Не знаю, что удивило меня больше — внезапная смерть профессора или то, что у него был сын.
— Мне очень жаль, Гилли, — сочувственно сказал человек в комбинезоне, когда тот отвернулся.
Гилли как бы в благодарность за отзывчивость снова поднял руку с растопыренными пальцами в виде буквы «V», и, не глядя ни на кого, спросил: — Когда это произошло, Олли?
— Я знаю только, что вчера в десять пятнадцать вечера он отметил свой уход в журнале.
Я слышала, как за нашими спинами захлопнулась дверь, но едва мы успели сделать несколько шагов, как она опять открылась, и какой-то человек громко окликнул моего спутника: — Гилли! Что ты замышляешь?
Мы снова вернулись. В голубом полицейском шлеме отражался свет фонаря над дверью.
— Я ничего не знаю, кроме того, что мне только что сказал Олли. Помощник начальника полиции Эверетт, это мисс Осборн из «Субботнего журнала», — представил он нас друг другу.
— Помощник по особым поручениям, — поправил его Эверетт. — Есть просто помощники и есть помощники по особым делам. Вам что-то было нужно в этом здании, раз вы решили зайти в него с черного хода? — Этот крупный круглолицый начальник старается казаться воплощением полицейской суровости, подумала я, и вмешалась:
— Это моя вина. Я хотела войти сюда как представитель прессы.
— Через какой-нибудь час шериф сделает заявление. Мы пригласим вас, мэм, наверх в зал, если вы нам понадобитесь.

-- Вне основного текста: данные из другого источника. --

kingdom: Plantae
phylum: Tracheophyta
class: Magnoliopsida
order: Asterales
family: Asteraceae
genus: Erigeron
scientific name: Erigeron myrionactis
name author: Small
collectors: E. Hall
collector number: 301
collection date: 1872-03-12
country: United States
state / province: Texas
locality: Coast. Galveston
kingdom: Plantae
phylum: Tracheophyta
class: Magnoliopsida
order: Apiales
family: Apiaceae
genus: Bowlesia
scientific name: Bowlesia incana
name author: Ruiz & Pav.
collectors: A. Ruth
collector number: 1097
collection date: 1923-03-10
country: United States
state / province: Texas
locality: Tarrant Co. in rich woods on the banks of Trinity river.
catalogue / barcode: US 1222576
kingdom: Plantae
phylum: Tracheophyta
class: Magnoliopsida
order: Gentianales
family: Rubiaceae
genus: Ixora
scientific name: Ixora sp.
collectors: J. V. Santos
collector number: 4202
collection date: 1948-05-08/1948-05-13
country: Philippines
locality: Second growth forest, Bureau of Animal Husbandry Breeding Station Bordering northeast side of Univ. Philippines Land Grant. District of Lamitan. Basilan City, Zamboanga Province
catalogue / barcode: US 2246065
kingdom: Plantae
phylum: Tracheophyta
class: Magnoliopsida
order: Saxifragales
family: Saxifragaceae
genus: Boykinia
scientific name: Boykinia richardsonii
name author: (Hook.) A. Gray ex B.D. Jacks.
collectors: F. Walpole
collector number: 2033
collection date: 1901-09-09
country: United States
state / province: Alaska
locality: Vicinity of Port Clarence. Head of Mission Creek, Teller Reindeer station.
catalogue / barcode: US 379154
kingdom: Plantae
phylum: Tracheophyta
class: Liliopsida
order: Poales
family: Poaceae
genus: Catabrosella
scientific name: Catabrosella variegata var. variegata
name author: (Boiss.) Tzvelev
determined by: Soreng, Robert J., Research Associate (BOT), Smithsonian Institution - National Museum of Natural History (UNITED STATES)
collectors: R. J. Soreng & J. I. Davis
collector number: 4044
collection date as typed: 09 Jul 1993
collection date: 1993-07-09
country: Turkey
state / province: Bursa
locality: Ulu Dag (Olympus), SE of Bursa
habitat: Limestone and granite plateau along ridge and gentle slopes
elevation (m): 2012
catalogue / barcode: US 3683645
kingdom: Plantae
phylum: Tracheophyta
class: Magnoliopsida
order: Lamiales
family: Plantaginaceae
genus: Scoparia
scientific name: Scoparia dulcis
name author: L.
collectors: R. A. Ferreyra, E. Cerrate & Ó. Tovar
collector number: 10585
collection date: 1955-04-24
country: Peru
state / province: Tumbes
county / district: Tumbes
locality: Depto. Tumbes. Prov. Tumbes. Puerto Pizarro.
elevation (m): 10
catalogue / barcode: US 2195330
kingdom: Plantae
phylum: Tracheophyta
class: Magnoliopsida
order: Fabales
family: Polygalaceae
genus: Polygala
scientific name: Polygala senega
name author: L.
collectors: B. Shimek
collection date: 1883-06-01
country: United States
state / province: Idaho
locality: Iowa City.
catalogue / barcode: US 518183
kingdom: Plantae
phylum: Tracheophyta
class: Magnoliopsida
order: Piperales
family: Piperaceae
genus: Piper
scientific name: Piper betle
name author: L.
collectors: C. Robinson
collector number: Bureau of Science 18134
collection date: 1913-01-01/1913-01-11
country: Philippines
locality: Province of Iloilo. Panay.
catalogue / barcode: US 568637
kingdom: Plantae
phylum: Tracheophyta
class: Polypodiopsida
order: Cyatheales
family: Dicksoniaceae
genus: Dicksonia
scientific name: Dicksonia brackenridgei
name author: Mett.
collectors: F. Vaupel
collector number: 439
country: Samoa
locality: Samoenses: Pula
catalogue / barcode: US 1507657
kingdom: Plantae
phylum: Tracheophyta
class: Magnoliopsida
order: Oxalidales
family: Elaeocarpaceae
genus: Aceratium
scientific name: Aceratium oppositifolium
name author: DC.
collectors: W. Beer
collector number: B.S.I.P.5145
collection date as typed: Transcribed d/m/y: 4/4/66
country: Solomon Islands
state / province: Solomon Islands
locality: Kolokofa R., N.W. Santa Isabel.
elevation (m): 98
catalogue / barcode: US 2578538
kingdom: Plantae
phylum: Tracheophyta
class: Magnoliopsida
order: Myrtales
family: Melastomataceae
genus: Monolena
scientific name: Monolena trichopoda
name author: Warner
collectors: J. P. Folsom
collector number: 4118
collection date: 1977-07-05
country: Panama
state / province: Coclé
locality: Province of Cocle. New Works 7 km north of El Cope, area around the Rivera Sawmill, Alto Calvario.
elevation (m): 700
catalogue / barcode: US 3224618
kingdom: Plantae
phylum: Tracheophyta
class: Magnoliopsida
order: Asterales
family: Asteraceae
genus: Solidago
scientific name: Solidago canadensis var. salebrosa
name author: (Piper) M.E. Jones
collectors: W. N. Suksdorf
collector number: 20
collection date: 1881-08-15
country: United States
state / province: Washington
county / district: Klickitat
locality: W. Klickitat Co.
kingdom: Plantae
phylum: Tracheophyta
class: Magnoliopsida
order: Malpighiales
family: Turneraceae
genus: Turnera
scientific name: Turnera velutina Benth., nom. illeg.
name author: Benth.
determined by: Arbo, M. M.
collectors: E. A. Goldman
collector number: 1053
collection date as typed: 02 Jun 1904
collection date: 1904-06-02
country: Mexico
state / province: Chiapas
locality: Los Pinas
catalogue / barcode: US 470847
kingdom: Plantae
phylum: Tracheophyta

— Ладно, Эв. Мы все поняли. Послушайте, помощник по особым делам, вы знаете студента физфака по имени Александр Йегер? Вам не мешало бы побеседовать с ним. Он и его друзья вчера вечером часов в десять встречались с профессором. Им понадобился его кабинет для какого-то собрания. Но тот им отказал.
— Кто-то, однако, воспользовался его кабинетом, Гилли, и прошелся по нему с силой урагана. А по пути размозжил профессору голову статуэткой, стоявшей у него на столе. Ты удивляешься, зачем я тебе это говорю, Гилли? И вы небось тоже, мэм? А потому, что такие, как наш Гилли, должны знать, что те, кто был здесь, нагулявшись вволю, оставили свой символ мира прямо в центре профессорского стола.
— Значит, все, как в прошлом году, — промолвил Гилли и, не стесняясь, вытер глаза и нос рукой.
— Я просто рассказал вам о том, что они сделали вчера.
— О’кэй, — сказал он, и мы, повернувшись, продолжили наш путь.
— Как пишется фамилия Йегер? — крикнул нам вдогонку Эверетт. — Никогда не думал, что ты захочешь помочь полиции Гиллспи: раньше ты этим не отличался.
— Не забудьте сказать об этом Йегеру, — посоветовал ему Гилли.
Я подождала, когда он отцепит свой велосипед.
— Я чувствую себя чертовским стукачом, — с досадой сказал Гилли.
— Я сегодня осталась без работы. Выпить бы где-нибудь кофе.
— Поедемте ко мне, — предложил он.
С помощью двух полицейских, оказавшихся тут не у дел, нам удалось втиснуть велосипед в багажник моей машины.
Гилли жил в приземистом бревенчатом доме, окруженном трейлерами. В двадцатых годах тут было подпольное питейное заведение, а в сороковых во время катастрофы на шахте в нем располагался госпиталь. Холмы, на которые указал мне Гилли, состояли из шлака, который уже покрылся растительностью. Его дом как-то само собой оброс трейлерами, импровизированными жилищами студенческой братии, создавшей здесь свой стиль и образ жизни. Я обратила внимание на кооперативные лавки и высказала предположение, что городские торговые власти косо смотрят на это.
— Более чем косо. Злобно, как змея, — ответил Гилли. — Один из отцов города однажды так выразился: сначала сплетничают, потом доносничают, а под конец пьют и распутничают. — Гилли улыбнулся и распахнул дверь дома. — Думают, мы здесь только этим и занимаемся. Нора! — крикнул он, а потом пояснил, что это его подружка, которая живет с ним.